┏━━

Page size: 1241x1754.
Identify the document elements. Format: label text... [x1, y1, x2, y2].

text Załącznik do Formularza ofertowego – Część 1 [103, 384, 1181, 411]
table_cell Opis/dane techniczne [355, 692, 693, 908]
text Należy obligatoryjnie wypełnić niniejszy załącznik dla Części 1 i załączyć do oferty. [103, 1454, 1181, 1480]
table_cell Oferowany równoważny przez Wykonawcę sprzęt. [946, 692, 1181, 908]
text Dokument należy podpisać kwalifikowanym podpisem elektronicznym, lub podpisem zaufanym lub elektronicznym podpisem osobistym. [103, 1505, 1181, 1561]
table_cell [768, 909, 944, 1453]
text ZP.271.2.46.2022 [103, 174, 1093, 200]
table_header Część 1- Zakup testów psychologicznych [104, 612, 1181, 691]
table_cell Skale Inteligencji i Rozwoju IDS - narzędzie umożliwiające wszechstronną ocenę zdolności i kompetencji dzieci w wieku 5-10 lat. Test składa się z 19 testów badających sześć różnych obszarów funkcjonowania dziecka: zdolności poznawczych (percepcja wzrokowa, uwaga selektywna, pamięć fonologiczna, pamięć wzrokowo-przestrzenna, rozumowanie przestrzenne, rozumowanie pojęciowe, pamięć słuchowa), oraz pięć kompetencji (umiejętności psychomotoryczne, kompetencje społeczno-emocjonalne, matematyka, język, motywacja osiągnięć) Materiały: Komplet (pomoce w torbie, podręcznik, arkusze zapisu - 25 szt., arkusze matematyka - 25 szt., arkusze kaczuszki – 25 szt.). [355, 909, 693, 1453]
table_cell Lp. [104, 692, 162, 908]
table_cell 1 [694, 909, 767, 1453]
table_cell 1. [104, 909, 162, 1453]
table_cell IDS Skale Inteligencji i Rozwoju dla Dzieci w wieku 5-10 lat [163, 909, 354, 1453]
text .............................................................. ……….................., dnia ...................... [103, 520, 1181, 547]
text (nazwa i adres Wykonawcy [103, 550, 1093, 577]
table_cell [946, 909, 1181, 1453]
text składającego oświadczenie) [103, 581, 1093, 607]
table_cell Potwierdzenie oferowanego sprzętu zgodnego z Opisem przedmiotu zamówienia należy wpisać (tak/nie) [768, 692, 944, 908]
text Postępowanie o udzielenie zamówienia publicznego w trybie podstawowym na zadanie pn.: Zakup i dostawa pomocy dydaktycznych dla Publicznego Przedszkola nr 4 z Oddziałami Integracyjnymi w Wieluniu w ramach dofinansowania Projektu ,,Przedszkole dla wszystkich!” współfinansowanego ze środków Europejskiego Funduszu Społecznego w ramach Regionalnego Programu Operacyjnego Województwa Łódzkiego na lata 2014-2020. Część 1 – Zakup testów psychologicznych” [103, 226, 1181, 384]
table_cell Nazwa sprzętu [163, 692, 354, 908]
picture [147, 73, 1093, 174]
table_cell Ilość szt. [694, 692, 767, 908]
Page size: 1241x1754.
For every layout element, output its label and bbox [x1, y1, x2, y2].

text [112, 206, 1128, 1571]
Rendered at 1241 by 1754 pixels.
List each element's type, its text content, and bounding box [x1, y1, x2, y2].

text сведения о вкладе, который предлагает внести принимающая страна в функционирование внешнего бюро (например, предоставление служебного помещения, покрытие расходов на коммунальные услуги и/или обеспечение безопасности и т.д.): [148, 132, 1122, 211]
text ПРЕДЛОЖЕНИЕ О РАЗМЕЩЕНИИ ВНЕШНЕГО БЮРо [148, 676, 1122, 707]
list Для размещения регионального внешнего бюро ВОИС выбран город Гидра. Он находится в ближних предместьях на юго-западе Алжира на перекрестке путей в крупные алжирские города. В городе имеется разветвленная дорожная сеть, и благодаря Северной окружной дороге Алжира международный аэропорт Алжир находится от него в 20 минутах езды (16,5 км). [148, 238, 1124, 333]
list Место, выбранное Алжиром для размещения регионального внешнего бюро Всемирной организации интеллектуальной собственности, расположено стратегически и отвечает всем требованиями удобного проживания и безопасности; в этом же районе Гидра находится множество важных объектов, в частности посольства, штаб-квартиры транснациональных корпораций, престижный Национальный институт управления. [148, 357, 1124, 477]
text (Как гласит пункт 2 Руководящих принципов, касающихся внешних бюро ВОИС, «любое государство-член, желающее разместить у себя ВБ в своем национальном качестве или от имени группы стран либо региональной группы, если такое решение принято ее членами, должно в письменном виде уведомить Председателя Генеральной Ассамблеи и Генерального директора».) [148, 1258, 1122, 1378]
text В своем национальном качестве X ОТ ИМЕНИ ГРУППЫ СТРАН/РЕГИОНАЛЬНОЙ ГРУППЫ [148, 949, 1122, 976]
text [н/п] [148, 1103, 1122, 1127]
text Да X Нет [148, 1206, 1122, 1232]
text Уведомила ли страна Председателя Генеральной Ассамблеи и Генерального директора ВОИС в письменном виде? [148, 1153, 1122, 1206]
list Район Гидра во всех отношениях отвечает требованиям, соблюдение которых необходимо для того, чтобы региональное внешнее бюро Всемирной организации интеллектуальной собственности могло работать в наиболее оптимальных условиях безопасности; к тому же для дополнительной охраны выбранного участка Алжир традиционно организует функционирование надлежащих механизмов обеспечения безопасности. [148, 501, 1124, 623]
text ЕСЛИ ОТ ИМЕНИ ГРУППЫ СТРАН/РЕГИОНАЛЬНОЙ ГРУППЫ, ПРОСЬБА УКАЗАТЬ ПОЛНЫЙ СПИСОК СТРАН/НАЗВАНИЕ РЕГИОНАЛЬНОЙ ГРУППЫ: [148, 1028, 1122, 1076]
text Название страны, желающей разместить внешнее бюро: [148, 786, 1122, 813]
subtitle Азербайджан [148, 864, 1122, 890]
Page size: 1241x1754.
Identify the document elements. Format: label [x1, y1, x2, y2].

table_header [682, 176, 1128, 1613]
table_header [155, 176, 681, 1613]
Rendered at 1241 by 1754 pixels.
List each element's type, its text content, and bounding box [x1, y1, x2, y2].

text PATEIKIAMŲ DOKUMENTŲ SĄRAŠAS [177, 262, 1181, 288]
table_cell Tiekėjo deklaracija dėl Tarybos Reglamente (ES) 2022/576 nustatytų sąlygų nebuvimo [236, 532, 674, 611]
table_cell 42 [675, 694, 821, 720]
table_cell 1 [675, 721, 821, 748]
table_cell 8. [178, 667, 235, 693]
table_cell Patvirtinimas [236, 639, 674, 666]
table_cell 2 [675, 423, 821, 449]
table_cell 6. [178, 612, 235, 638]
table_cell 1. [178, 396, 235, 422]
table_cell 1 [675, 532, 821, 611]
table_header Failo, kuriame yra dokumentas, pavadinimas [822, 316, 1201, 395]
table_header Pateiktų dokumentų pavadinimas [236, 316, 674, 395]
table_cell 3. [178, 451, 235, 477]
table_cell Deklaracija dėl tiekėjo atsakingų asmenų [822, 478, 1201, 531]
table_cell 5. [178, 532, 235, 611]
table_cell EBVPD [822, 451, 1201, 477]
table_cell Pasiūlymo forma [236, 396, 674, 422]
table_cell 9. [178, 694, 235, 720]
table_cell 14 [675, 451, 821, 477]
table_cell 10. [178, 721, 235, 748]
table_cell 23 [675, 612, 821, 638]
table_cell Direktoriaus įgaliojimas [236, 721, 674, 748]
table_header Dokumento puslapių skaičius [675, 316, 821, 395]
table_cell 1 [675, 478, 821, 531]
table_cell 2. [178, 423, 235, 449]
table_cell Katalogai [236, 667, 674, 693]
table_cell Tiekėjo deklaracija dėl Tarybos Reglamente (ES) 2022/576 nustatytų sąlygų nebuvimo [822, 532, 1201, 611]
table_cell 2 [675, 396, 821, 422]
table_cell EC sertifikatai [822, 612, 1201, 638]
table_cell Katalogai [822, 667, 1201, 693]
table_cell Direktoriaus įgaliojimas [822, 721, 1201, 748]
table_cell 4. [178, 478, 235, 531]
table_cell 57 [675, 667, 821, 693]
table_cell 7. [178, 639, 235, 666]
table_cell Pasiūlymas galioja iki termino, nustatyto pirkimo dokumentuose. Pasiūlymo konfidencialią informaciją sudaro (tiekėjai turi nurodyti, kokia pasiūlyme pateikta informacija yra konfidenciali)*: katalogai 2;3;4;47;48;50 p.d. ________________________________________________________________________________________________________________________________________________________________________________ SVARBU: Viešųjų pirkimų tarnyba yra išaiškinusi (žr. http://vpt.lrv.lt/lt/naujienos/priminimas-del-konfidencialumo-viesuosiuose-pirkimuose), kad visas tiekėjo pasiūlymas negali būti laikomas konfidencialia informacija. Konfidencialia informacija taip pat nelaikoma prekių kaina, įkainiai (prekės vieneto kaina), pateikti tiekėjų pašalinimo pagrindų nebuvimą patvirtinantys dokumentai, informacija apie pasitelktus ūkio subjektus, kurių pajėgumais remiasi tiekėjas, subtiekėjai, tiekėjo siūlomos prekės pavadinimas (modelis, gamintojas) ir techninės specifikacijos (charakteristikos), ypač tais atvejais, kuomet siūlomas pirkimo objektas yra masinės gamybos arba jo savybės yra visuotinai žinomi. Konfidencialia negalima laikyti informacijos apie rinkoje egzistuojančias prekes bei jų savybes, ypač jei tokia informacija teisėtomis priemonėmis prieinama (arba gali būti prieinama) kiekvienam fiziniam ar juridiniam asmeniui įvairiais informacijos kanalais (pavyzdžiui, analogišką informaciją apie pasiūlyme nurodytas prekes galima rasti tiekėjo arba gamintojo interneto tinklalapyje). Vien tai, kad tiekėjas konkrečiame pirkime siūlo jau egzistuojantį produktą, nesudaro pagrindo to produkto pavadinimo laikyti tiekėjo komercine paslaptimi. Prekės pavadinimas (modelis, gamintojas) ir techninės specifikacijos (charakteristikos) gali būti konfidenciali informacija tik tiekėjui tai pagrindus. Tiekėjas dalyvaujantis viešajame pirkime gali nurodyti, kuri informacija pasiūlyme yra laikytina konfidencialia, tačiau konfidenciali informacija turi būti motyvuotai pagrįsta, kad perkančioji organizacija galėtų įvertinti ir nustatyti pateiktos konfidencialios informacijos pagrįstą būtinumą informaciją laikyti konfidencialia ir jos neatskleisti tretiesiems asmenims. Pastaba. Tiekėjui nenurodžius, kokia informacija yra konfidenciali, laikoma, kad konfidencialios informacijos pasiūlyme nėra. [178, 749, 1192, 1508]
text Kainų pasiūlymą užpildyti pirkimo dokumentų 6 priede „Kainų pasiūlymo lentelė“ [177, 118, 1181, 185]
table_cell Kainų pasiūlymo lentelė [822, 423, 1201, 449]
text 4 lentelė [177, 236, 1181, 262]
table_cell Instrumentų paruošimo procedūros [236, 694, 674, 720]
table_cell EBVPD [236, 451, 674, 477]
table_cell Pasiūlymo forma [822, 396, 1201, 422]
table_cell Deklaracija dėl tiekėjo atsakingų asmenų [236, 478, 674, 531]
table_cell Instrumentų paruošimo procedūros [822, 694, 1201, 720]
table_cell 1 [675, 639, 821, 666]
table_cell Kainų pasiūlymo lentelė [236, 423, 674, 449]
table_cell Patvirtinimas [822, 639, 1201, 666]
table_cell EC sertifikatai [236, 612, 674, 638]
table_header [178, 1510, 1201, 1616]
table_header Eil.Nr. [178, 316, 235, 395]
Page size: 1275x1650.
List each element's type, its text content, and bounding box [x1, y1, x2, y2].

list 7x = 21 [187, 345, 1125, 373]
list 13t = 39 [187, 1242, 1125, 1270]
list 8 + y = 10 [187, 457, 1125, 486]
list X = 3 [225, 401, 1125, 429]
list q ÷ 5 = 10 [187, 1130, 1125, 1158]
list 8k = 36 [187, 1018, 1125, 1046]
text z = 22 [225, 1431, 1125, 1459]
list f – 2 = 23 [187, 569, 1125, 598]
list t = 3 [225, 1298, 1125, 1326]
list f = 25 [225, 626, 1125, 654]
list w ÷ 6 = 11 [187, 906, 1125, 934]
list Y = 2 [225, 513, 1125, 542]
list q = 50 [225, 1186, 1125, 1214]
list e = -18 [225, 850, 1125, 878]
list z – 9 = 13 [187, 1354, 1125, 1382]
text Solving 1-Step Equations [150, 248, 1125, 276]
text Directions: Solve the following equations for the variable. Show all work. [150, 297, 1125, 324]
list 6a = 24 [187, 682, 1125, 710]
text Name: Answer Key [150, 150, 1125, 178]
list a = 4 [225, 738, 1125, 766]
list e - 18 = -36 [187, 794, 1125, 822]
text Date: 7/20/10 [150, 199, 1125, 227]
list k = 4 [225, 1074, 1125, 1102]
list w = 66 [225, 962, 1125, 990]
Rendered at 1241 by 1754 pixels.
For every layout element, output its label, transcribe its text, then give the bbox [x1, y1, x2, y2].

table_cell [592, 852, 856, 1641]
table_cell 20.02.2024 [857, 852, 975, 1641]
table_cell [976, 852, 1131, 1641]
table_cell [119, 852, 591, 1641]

┗━━

=== Task brief ===
Only the lines from the one containing "Page size: 1275x1650." through the last line of the records are to be set down, exactly as they appear.

=== Expected answer ===
Page size: 1275x1650.
List each element's type, its text content, and bounding box [x1, y1, x2, y2].

list 7x = 21 [187, 345, 1125, 373]
list 13t = 39 [187, 1242, 1125, 1270]
list 8 + y = 10 [187, 457, 1125, 486]
list X = 3 [225, 401, 1125, 429]
list q ÷ 5 = 10 [187, 1130, 1125, 1158]
list 8k = 36 [187, 1018, 1125, 1046]
text z = 22 [225, 1431, 1125, 1459]
list f – 2 = 23 [187, 569, 1125, 598]
list t = 3 [225, 1298, 1125, 1326]
list f = 25 [225, 626, 1125, 654]
list w ÷ 6 = 11 [187, 906, 1125, 934]
list Y = 2 [225, 513, 1125, 542]
list q = 50 [225, 1186, 1125, 1214]
list e = -18 [225, 850, 1125, 878]
list z – 9 = 13 [187, 1354, 1125, 1382]
text Solving 1-Step Equations [150, 248, 1125, 276]
text Directions: Solve the following equations for the variable. Show all work. [150, 297, 1125, 324]
list 6a = 24 [187, 682, 1125, 710]
text Name: Answer Key [150, 150, 1125, 178]
list a = 4 [225, 738, 1125, 766]
list e - 18 = -36 [187, 794, 1125, 822]
text Date: 7/20/10 [150, 199, 1125, 227]
list k = 4 [225, 1074, 1125, 1102]
list w = 66 [225, 962, 1125, 990]
Rendered at 1241 by 1754 pixels.
For every layout element, output its label, transcribe its text, then give the bbox [x1, y1, x2, y2].

table_cell [592, 852, 856, 1641]
table_cell 20.02.2024 [857, 852, 975, 1641]
table_cell [976, 852, 1131, 1641]
table_cell [119, 852, 591, 1641]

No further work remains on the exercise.